SingleConnection and SingleTransaction are now guarded by internal execution serialization.

That means:

  • only one command executes at a time per DynamicDatabase instance when either option is enabled
  • if another thread tries to execute a command at the same time, it waits until the current execution finishes
  • this reduces the amount of user-side locking needed for providers such as SQLite

Important limit:

  • a reader keeps the execution slot until the reader is disposed

So if one thread executes ExecuteReader() and holds the reader open, another thread waits until that reader is closed or disposed before executing the next command on the same DynamicDatabase instance.

Disposal Guarantees

Current disposal behavior includes idempotent guards on key objects:

  • DynamicDatabase
  • DynamicConnection
  • DynamicCommand
  • DynamicTransaction
  • DynamicTable
  • builder and parser helpers

This prevents repeated cleanup from throwing or re-disposing lower-level resources.

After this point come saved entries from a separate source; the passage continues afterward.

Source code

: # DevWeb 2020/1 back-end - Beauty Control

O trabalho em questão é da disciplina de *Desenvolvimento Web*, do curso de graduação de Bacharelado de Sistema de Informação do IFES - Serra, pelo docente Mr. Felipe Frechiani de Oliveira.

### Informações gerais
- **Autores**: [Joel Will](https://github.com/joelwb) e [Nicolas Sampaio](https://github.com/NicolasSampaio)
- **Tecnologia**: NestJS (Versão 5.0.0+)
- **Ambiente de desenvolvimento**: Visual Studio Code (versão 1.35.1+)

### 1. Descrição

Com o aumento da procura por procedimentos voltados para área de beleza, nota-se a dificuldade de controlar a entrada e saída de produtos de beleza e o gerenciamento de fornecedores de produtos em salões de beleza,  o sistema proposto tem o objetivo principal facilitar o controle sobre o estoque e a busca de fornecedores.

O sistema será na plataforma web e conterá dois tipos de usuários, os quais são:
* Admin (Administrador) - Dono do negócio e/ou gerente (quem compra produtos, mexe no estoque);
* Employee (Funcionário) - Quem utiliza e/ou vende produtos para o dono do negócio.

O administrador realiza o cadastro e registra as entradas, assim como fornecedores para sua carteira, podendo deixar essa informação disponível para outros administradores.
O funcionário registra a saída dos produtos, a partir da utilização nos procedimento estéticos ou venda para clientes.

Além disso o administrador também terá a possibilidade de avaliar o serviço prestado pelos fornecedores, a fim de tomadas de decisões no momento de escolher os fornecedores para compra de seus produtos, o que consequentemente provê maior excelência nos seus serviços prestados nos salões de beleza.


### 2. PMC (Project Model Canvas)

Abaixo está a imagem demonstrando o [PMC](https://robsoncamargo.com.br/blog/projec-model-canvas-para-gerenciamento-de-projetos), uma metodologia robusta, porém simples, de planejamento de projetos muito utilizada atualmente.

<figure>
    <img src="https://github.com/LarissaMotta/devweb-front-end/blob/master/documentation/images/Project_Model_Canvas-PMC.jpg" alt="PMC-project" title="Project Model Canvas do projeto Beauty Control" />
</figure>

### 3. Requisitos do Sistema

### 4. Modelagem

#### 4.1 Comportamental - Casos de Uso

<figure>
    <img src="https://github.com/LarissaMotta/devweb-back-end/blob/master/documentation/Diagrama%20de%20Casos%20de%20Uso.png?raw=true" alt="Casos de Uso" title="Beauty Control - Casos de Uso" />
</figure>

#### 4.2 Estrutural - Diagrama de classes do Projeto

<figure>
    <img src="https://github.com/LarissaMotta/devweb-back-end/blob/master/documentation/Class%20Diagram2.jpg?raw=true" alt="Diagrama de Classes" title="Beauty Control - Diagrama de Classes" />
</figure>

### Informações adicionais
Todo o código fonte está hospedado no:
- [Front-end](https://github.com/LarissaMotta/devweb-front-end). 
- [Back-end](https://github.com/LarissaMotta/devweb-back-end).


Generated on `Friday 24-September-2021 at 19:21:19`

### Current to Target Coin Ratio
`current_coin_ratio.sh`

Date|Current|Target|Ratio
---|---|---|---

Pooling and Rollback Behavior

Behavior validated by DynamORM.Tests/Helpers/PoolingTests.cs:

  • Disposing the database invalidates active commands.
  • Open transactions are rolled back during disposal when not committed.

Behavior validated by DynamORM.Tests/Helpers/ConnectionPoolingAndLockingTests.cs:

  • pooled connections are reused
  • pooled connections wait when the configured maximum is reached
  • expired idle connections are retired
  • direct database transactions are isolated to the owning thread
  • SingleConnection and SingleTransaction serialize command execution across threads

Practices

  • Prefer using blocks for DynamicDatabase, connections, commands, transactions, and builders.
  • Do not manually re-dispose the same object from multiple ownership paths unless IsDisposed is checked.
  • Keep transaction scope short and explicit.
  • Use db.BeginTransaction() when you want DynamORM-managed transactional flow across multiple commands on the current thread.
  • Use ConnectionPooling when the underlying provider does not give you adequate pooling on its own.